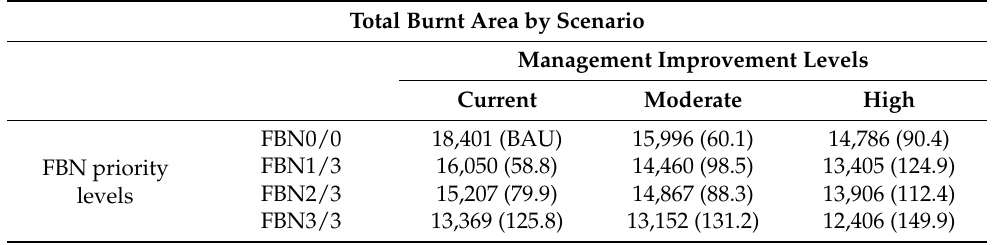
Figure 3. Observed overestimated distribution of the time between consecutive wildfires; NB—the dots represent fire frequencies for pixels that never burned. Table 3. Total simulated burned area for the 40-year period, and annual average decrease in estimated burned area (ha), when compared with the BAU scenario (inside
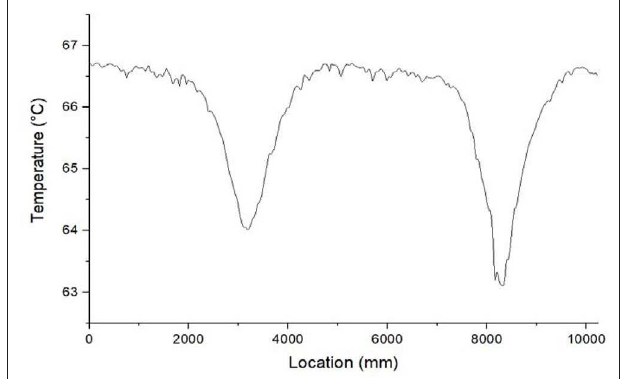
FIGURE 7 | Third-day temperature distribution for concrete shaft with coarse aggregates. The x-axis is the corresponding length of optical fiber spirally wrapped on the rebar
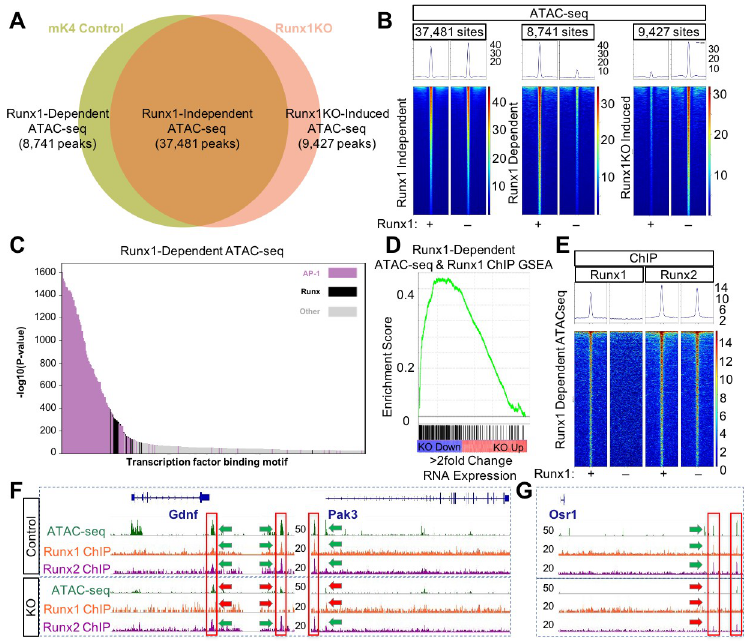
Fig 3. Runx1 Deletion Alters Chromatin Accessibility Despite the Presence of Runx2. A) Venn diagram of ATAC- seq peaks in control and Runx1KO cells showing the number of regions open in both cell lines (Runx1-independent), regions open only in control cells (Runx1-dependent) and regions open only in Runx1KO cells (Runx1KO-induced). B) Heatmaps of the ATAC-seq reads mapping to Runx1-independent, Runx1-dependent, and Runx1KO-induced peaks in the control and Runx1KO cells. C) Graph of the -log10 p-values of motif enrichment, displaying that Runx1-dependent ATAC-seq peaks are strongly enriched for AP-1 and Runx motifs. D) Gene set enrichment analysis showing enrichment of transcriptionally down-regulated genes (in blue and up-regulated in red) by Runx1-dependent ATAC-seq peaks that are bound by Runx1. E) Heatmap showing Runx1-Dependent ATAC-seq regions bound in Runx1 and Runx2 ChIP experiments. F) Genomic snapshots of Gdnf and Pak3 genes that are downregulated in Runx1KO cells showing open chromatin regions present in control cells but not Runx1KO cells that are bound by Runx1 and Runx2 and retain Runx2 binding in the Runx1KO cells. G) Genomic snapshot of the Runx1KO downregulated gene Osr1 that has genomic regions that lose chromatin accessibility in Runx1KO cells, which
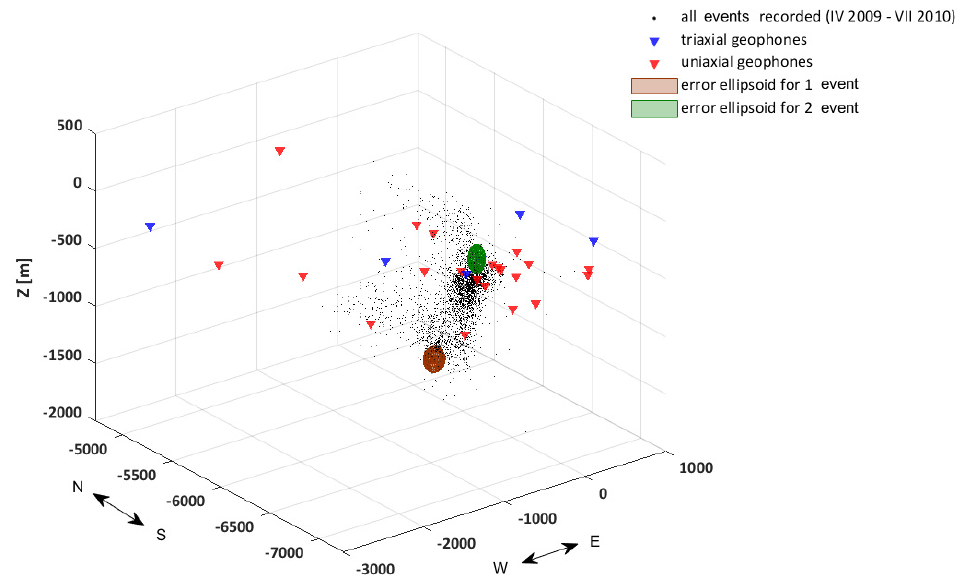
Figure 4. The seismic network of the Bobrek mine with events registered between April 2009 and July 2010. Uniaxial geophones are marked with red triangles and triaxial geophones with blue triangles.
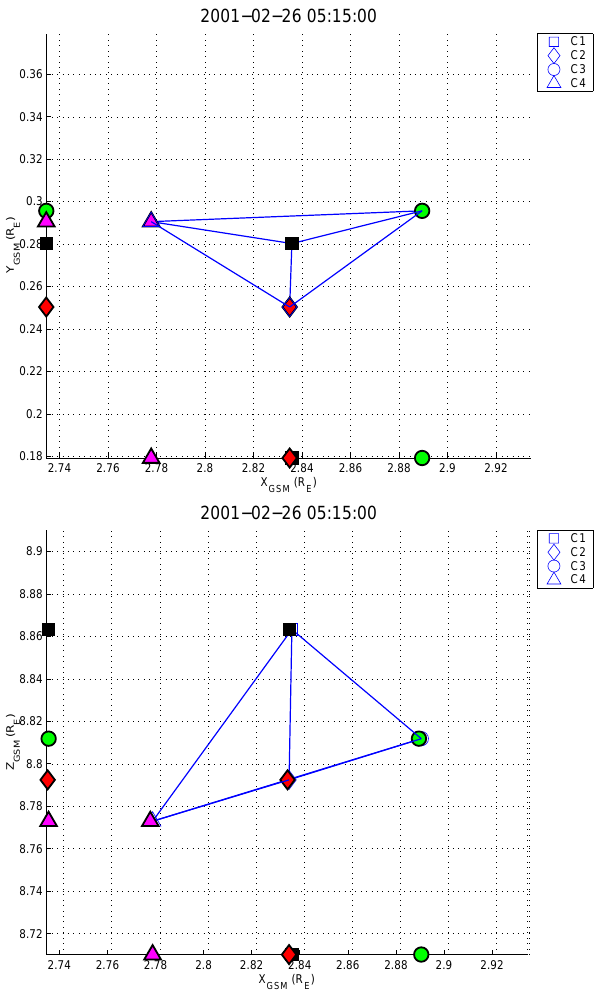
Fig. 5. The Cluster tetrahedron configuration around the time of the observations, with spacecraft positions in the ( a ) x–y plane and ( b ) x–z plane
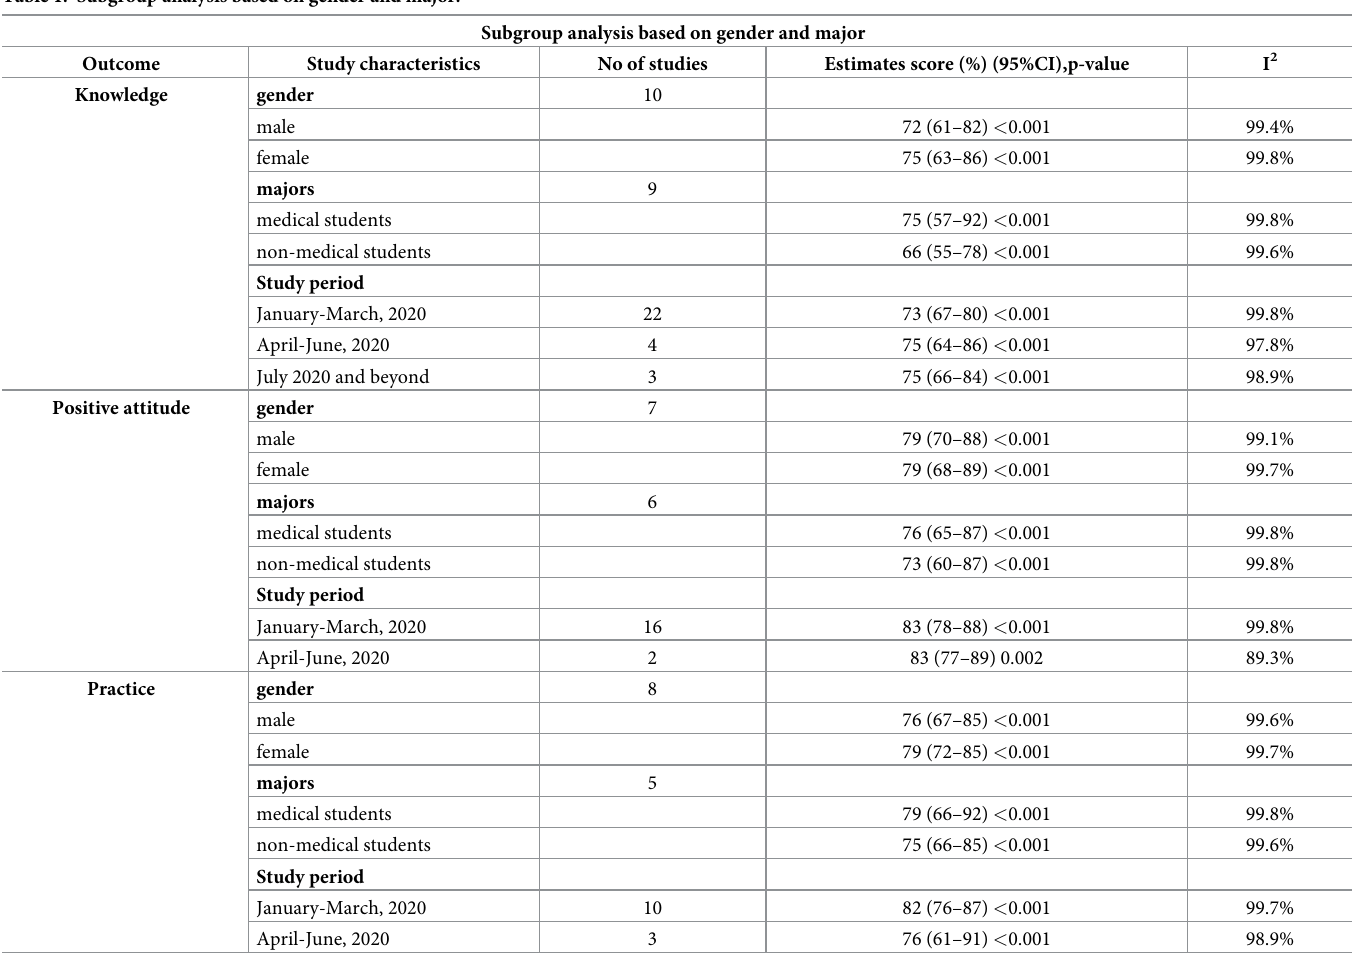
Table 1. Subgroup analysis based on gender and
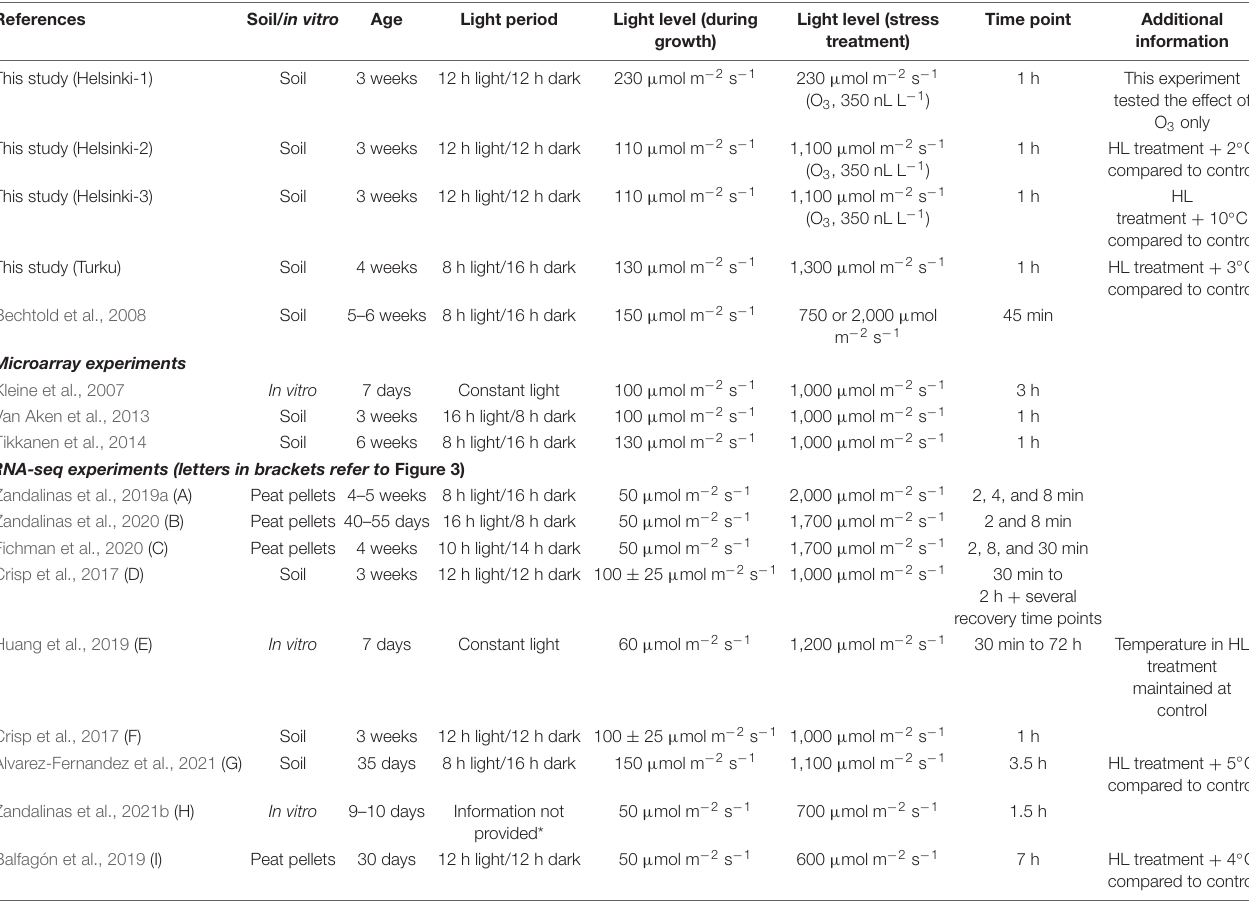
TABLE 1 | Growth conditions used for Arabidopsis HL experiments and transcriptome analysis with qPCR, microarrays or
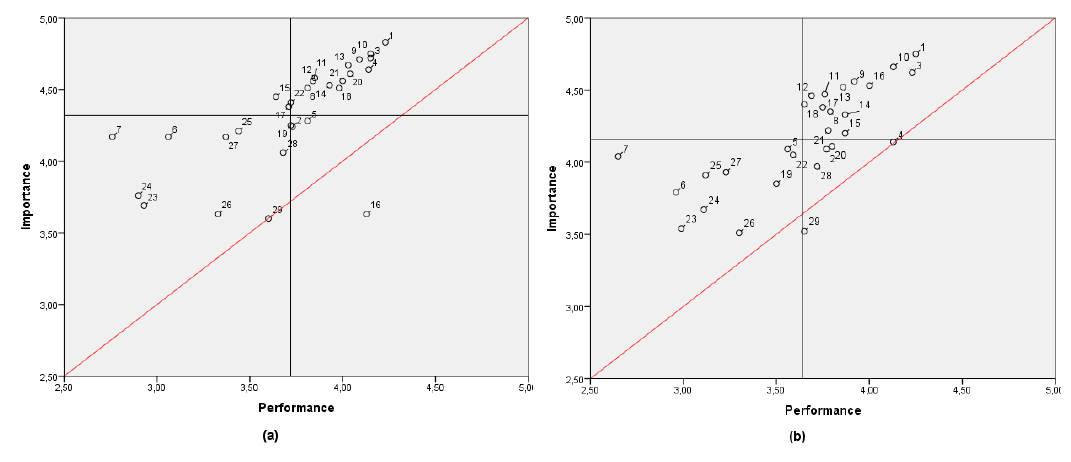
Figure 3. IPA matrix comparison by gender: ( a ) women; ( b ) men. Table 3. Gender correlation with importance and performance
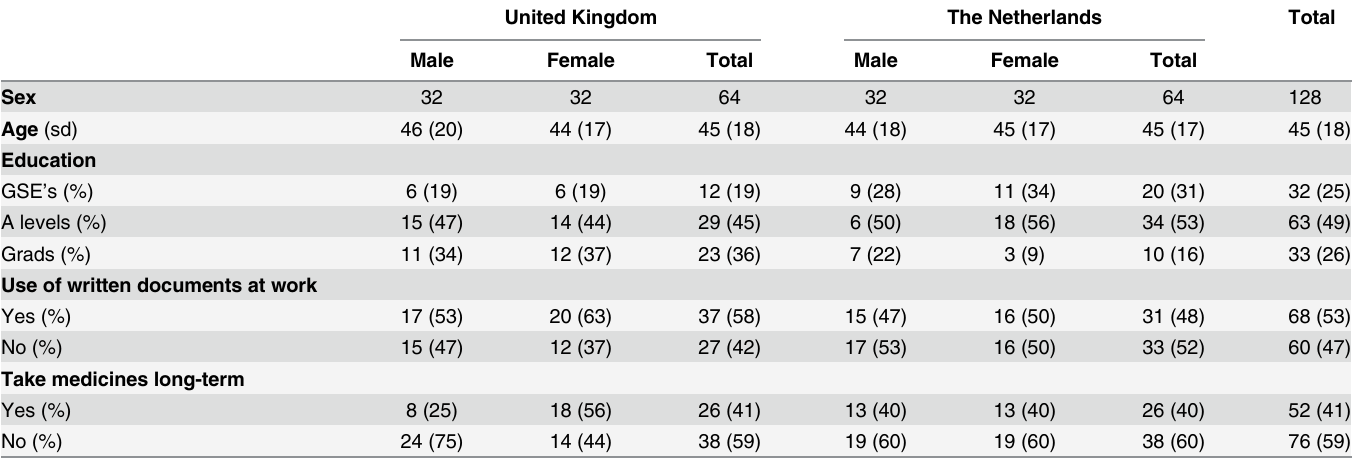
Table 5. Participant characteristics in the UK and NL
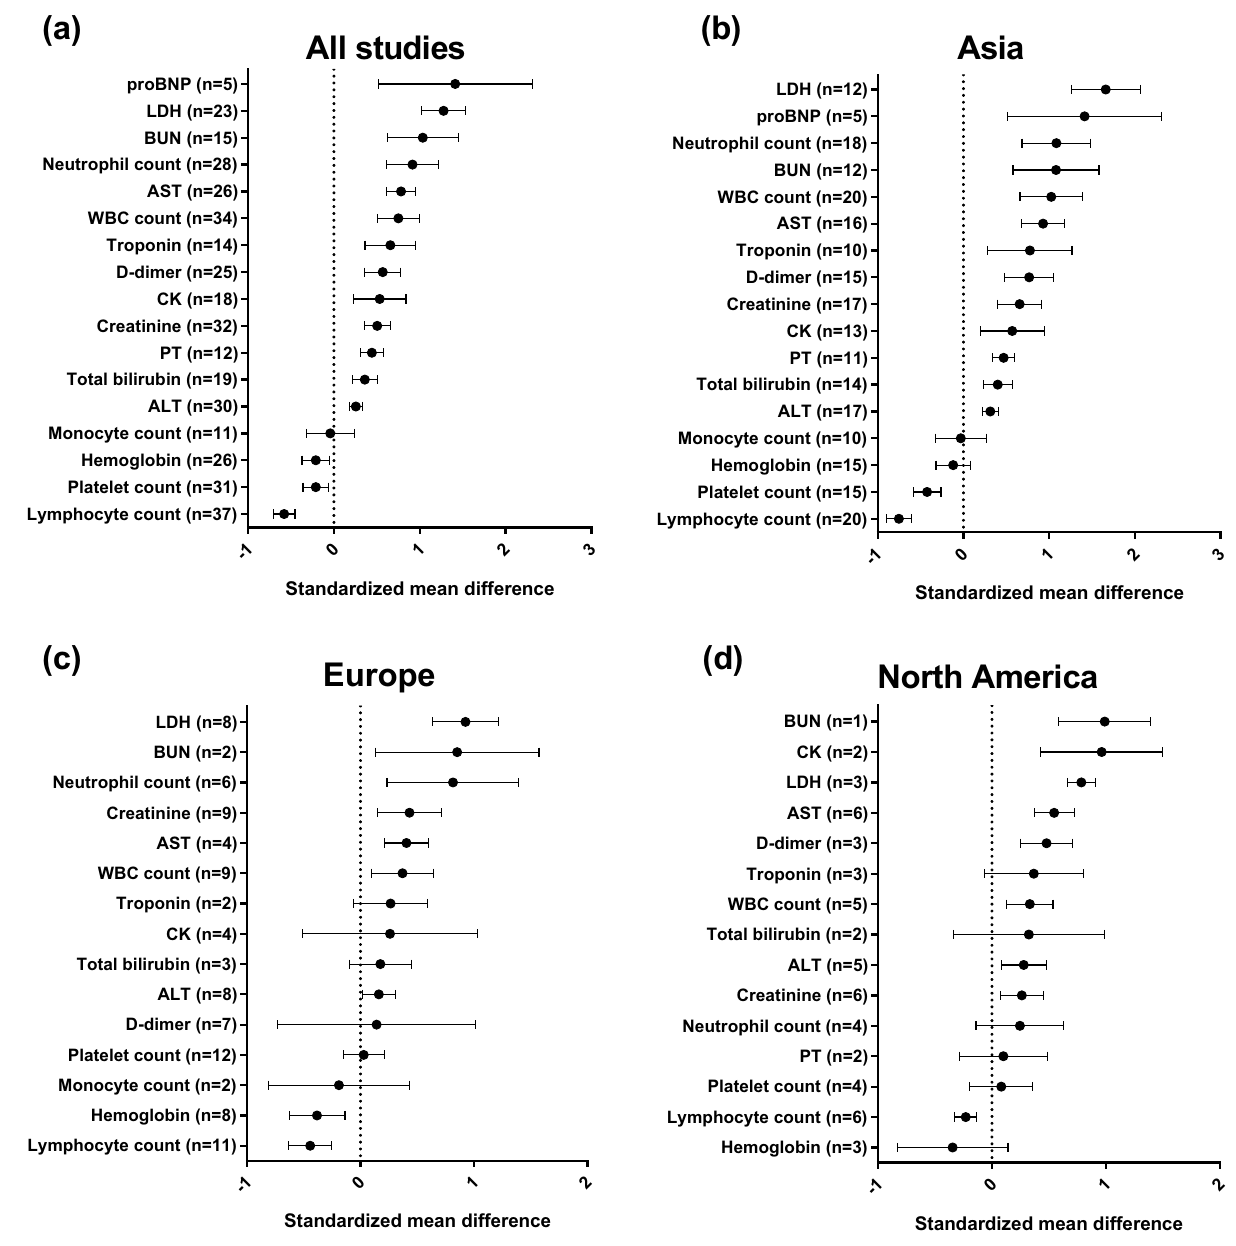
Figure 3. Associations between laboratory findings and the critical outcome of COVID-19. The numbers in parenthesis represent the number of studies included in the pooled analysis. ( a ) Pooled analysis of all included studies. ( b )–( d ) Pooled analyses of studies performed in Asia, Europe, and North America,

————

■ BRIEF: Out of the records above, set down only the lines from the one that contains "Fig 3. Runx1" through the one that contains "Table 5. Participant", unchanged and without the pictures.

■ ANSWER FOR THE TASK:
Fig 3. Runx1 Deletion Alters Chromatin Accessibility Despite the Presence of Runx2. A) Venn diagram of ATAC- seq peaks in control and Runx1KO cells showing the number of regions open in both cell lines (Runx1-independent), regions open only in control cells (Runx1-dependent) and regions open only in Runx1KO cells (Runx1KO-induced). B) Heatmaps of the ATAC-seq reads mapping to Runx1-independent, Runx1-dependent, and Runx1KO-induced peaks in the control and Runx1KO cells. C) Graph of the -log10 p-values of motif enrichment, displaying that Runx1-dependent ATAC-seq peaks are strongly enriched for AP-1 and Runx motifs. D) Gene set enrichment analysis showing enrichment of transcriptionally down-regulated genes (in blue and up-regulated in red) by Runx1-dependent ATAC-seq peaks that are bound by Runx1. E) Heatmap showing Runx1-Dependent ATAC-seq regions bound in Runx1 and Runx2 ChIP experiments. F) Genomic snapshots of Gdnf and Pak3 genes that are downregulated in Runx1KO cells showing open chromatin regions present in control cells but not Runx1KO cells that are bound by Runx1 and Runx2 and retain Runx2 binding in the Runx1KO cells. G) Genomic snapshot of the Runx1KO downregulated gene Osr1 that has genomic regions that lose chromatin accessibility in Runx1KO cells, which
Figure 4. The seismic network of the Bobrek mine with events registered between April 2009 and July 2010. Uniaxial geophones are marked with red triangles and triaxial geophones with blue triangles.
Fig. 5. The Cluster tetrahedron configuration around the time of the observations, with spacecraft positions in the ( a ) x–y plane and ( b ) x–z plane
Table 1. Subgroup analysis based on gender and
TABLE 1 | Growth conditions used for Arabidopsis HL experiments and transcriptome analysis with qPCR, microarrays or
Figure 3. IPA matrix comparison by gender: ( a ) women; ( b ) men. Table 3. Gender correlation with importance and performance
Table 5. Participant characteristics in the UK and NL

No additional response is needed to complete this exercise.